WHAT TO DO: Write out the part of the menopause forum thread that begins at the words "I'm taking bets" and stops after "twice a night.".

EXTRACT TO READ:
►
Notonthestairs · 04/05/2022 14:38

I'm taking bets on an article in the Mail or Express tomorrow along the lines of "I'm bored with the Menopause - How I got my Groove back without HRT" and a little photo of the Op wearing a tennis skirt straddling a motorbike (or husband). Smaller photos of HRT with a big red cross through it and maybe a witch.

RosesAndHellebores · 04/05/2022 14:40

OP I went back to work aged 43. The flushes started almost instantaneously as did changes to my cycle. I bunkered down. Started HRT at 47 and it was wonderful and got me through from the point where I was wringing out my nightie and showering twice a night.

I am pretty tough and very resilient, in a happy marriage and had no life problems to manage (Ill children, no money, shit housing etc). Despite a rucksack of privilege, I still needed drugs to get me through.

I'm 61 now. People are talking about it more. I listen and sympathise.

I discussed my menopause less than most because my mother talked about it so incessantly I vowed never to mention it.

JustGotToKeepOnKeepingOn · 04/05/2022 14:43

To answer your question: your friends are talking about menopause because they're going through it. Same way that friends talk about any other life event they're going through.
◄
DATASET EXTRACT:
►
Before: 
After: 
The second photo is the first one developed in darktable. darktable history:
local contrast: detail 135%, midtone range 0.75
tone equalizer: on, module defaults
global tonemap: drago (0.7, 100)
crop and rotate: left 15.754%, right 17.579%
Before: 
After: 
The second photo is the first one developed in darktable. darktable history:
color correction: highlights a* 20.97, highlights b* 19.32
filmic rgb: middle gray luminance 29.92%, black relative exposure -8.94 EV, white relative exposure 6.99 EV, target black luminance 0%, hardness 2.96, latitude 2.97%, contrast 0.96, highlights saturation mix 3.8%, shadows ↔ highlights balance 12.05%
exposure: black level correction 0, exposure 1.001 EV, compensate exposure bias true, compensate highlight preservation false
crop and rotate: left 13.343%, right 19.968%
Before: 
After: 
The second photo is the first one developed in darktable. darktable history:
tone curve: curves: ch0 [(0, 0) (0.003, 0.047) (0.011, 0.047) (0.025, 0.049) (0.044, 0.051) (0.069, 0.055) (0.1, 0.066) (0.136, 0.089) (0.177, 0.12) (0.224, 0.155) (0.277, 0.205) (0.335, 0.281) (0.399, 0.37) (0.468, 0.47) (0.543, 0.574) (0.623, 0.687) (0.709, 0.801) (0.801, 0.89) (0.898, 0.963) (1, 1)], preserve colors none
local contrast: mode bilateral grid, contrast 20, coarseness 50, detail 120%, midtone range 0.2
◄
RESULT OF THIS TASK:
I'm taking bets on an article in the Mail or Express tomorrow along the lines of "I'm bored with the Menopause - How I got my Groove back without HRT" and a little photo of the Op wearing a tennis skirt straddling a motorbike (or husband). Smaller photos of HRT with a big red cross through it and maybe a witch.

RosesAndHellebores · 04/05/2022 14:40

OP I went back to work aged 43. The flushes started almost instantaneously as did changes to my cycle. I bunkered down. Started HRT at 47 and it was wonderful and got me through from the point where I was wringing out my nightie and showering twice a night.